> [Set problem] Reproduce word for word everything from the first line of the material down to and including the line "12: (183, 256)".

Dataset records:
::::::::
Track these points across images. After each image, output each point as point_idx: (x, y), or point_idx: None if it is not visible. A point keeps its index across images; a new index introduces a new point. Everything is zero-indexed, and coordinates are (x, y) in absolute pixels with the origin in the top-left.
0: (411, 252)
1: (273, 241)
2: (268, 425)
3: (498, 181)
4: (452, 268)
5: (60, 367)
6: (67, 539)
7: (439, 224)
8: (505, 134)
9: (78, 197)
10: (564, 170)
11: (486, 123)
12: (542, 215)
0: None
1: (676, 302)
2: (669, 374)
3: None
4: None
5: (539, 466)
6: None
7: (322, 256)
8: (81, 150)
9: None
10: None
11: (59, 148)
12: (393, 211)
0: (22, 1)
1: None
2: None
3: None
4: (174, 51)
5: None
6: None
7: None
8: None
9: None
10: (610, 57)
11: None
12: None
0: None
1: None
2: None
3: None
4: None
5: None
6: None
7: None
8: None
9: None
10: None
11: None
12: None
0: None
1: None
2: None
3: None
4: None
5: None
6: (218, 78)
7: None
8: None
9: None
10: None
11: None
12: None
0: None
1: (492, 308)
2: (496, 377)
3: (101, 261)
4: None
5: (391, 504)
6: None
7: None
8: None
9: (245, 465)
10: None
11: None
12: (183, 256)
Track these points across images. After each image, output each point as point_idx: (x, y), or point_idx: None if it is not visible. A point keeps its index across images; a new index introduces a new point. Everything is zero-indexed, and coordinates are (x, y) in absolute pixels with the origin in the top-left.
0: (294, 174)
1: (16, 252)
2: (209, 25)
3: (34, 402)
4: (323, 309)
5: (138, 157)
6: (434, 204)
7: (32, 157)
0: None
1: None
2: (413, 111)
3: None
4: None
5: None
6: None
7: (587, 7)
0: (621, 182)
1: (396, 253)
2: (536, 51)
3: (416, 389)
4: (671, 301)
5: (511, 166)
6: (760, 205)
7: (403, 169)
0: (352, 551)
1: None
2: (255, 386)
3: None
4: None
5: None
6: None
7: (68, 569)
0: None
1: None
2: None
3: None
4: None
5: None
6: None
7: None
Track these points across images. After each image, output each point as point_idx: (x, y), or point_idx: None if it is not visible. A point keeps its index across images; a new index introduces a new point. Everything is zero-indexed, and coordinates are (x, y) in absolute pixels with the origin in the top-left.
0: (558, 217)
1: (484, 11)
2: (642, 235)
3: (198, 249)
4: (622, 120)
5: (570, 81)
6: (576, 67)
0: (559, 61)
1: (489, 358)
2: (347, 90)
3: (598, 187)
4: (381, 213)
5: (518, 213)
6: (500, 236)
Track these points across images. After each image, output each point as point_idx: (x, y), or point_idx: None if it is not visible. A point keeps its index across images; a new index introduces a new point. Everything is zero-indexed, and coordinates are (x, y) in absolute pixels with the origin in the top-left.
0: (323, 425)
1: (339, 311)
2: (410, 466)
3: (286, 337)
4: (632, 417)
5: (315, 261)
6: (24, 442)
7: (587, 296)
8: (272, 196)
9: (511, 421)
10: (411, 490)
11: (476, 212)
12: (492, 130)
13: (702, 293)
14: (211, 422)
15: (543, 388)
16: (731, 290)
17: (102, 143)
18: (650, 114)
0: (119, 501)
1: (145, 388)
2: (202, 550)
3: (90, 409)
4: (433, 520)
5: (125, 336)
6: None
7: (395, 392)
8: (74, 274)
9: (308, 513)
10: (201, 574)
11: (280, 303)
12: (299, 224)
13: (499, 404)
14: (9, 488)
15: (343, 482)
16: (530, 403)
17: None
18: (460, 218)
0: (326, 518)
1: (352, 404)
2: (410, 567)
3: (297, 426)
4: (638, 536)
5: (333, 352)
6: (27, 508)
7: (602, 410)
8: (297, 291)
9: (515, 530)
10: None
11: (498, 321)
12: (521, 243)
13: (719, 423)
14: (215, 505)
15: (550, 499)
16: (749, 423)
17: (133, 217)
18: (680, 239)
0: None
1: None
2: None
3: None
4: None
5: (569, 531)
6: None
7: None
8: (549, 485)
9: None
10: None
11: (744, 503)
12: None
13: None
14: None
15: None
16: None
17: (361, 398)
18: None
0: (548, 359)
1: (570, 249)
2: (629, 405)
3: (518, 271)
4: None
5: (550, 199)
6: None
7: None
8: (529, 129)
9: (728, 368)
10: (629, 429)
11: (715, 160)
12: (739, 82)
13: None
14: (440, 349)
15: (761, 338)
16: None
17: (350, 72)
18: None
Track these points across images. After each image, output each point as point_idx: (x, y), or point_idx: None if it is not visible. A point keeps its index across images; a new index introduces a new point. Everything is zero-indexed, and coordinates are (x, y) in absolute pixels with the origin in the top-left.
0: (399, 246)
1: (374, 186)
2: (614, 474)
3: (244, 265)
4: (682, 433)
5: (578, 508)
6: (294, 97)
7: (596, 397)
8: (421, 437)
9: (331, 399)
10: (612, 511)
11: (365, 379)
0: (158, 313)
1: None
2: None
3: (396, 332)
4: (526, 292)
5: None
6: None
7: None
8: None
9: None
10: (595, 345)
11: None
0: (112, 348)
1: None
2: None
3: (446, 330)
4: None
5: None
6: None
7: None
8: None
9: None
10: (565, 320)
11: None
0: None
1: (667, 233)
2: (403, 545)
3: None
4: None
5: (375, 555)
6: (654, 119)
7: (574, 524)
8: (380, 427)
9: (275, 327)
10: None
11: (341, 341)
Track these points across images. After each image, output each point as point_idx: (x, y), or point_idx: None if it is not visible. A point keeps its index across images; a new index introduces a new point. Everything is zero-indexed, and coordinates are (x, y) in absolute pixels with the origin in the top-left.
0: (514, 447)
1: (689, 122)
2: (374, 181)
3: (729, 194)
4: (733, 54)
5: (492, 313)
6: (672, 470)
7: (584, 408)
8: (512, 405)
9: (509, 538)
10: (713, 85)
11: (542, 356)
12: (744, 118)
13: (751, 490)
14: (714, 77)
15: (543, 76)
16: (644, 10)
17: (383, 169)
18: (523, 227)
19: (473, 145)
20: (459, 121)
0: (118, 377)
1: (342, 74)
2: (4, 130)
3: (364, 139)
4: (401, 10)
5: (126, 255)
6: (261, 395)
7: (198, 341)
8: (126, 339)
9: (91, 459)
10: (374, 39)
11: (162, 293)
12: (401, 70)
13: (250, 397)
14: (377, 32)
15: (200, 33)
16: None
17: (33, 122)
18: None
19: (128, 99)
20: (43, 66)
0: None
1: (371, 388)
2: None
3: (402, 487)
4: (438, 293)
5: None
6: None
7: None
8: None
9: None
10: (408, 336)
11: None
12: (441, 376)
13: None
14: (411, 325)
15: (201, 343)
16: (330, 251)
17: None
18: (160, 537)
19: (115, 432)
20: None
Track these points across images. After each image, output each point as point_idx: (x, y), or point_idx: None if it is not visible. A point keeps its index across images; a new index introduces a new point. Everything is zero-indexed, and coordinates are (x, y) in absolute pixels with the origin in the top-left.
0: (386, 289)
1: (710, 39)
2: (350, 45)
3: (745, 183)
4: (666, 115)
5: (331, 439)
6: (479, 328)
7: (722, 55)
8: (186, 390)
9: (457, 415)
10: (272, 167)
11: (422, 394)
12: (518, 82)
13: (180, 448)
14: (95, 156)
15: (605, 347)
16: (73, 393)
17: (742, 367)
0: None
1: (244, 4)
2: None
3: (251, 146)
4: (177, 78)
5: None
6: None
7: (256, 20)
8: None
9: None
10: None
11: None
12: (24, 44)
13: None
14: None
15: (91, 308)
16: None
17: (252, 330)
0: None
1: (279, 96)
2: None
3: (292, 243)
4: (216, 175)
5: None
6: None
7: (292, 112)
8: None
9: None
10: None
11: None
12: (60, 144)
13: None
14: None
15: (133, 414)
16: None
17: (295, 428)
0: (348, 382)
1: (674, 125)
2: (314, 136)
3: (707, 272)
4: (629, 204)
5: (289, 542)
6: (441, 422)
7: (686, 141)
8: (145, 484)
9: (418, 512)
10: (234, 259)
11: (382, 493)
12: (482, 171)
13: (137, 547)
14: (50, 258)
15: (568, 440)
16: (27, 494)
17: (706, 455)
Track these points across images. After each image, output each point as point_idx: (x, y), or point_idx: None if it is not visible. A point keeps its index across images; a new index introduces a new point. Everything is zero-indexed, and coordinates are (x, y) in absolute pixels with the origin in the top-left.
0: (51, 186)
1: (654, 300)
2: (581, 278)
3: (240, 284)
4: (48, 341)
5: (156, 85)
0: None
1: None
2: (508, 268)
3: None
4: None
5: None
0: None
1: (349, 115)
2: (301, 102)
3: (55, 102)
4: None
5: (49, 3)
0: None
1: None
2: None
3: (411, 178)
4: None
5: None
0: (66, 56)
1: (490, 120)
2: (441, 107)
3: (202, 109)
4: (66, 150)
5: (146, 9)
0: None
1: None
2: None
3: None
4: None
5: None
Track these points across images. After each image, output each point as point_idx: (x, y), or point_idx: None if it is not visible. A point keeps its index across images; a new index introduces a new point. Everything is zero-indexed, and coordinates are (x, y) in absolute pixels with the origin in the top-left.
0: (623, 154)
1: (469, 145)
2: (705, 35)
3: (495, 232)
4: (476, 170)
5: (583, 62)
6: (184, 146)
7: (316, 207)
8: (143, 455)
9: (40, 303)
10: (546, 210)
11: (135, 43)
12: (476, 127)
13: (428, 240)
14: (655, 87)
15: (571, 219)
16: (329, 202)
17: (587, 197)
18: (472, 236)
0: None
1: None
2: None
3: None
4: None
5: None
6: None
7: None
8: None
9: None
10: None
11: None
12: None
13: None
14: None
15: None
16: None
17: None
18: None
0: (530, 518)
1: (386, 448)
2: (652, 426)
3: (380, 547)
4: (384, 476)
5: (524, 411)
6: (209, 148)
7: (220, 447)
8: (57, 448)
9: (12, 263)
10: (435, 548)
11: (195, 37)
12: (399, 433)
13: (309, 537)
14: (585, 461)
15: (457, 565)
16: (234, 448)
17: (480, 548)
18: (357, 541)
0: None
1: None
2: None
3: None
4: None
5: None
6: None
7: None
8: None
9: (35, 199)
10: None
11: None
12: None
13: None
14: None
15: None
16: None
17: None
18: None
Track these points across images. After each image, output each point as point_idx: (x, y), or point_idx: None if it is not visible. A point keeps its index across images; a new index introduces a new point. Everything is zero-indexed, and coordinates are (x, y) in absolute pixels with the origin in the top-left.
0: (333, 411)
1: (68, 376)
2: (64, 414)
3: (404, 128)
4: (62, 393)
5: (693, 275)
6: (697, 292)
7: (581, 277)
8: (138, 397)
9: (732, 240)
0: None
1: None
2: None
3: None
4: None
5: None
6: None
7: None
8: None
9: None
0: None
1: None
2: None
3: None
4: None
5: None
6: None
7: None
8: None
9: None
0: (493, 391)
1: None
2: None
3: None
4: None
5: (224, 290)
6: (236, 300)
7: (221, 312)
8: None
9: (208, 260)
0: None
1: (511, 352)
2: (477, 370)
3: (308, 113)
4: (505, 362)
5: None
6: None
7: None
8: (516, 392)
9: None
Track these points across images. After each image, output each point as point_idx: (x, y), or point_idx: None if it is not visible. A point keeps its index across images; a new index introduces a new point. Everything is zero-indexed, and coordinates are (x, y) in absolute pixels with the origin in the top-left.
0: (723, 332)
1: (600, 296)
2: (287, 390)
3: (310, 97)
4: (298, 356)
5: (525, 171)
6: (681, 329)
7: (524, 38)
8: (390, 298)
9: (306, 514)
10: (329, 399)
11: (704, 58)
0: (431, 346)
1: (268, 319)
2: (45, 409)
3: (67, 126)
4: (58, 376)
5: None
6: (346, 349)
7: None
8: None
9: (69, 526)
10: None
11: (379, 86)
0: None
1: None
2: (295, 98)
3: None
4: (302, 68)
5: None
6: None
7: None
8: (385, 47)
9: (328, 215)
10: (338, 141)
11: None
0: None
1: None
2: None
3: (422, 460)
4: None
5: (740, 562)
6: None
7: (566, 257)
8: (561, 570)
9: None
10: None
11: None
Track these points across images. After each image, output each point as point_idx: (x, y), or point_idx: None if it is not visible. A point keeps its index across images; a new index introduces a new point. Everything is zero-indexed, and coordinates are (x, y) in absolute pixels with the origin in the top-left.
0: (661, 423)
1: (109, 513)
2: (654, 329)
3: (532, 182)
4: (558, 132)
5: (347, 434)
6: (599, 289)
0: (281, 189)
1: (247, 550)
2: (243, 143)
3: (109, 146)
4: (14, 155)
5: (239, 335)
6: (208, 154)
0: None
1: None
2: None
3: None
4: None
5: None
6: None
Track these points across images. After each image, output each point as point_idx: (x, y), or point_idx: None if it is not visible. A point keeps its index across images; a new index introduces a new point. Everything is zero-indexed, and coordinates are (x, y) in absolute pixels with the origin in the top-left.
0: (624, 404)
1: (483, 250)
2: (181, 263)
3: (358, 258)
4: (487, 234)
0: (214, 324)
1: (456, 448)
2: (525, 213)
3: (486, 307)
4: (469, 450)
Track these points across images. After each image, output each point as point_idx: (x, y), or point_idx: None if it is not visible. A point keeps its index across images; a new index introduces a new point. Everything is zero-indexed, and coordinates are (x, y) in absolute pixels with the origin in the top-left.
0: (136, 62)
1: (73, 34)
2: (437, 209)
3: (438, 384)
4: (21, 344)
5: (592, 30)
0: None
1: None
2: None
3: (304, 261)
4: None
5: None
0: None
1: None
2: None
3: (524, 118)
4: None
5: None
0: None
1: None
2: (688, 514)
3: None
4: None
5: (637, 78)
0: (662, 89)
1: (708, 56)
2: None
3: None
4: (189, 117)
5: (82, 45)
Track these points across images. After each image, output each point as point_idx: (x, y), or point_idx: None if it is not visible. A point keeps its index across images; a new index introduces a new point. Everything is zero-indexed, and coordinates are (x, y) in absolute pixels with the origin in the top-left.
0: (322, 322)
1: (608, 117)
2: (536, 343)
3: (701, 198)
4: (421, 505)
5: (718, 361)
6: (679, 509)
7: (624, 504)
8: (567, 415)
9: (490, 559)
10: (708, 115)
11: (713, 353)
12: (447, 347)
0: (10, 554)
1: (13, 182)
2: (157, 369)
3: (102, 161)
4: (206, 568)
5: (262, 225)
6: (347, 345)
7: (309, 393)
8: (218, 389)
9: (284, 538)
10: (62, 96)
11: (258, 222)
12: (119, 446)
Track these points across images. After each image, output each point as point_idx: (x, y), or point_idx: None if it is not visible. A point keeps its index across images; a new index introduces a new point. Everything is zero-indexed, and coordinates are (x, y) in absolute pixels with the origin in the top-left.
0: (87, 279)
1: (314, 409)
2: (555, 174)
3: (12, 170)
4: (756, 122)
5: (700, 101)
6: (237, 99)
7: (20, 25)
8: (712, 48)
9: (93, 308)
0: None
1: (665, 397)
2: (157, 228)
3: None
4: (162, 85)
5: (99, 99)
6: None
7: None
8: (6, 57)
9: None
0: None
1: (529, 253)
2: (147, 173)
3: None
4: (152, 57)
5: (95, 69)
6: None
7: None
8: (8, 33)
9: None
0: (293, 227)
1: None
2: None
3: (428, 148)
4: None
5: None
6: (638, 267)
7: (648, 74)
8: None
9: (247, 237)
::::::::
> [Answer below]
Track these points across images. After each image, output each point as point_idx: (x, y), or point_idx: None if it is not visible. A point keeps its index across images; a new index introduces a new point. Everything is zero-indexed, and coordinates are (x, y) in absolute pixels with the origin in the top-left.
0: (411, 252)
1: (273, 241)
2: (268, 425)
3: (498, 181)
4: (452, 268)
5: (60, 367)
6: (67, 539)
7: (439, 224)
8: (505, 134)
9: (78, 197)
10: (564, 170)
11: (486, 123)
12: (542, 215)
0: None
1: (676, 302)
2: (669, 374)
3: None
4: None
5: (539, 466)
6: None
7: (322, 256)
8: (81, 150)
9: None
10: None
11: (59, 148)
12: (393, 211)
0: (22, 1)
1: None
2: None
3: None
4: (174, 51)
5: None
6: None
7: None
8: None
9: None
10: (610, 57)
11: None
12: None
0: None
1: None
2: None
3: None
4: None
5: None
6: None
7: None
8: None
9: None
10: None
11: None
12: None
0: None
1: None
2: None
3: None
4: None
5: None
6: (218, 78)
7: None
8: None
9: None
10: None
11: None
12: None
0: None
1: (492, 308)
2: (496, 377)
3: (101, 261)
4: None
5: (391, 504)
6: None
7: None
8: None
9: (245, 465)
10: None
11: None
12: (183, 256)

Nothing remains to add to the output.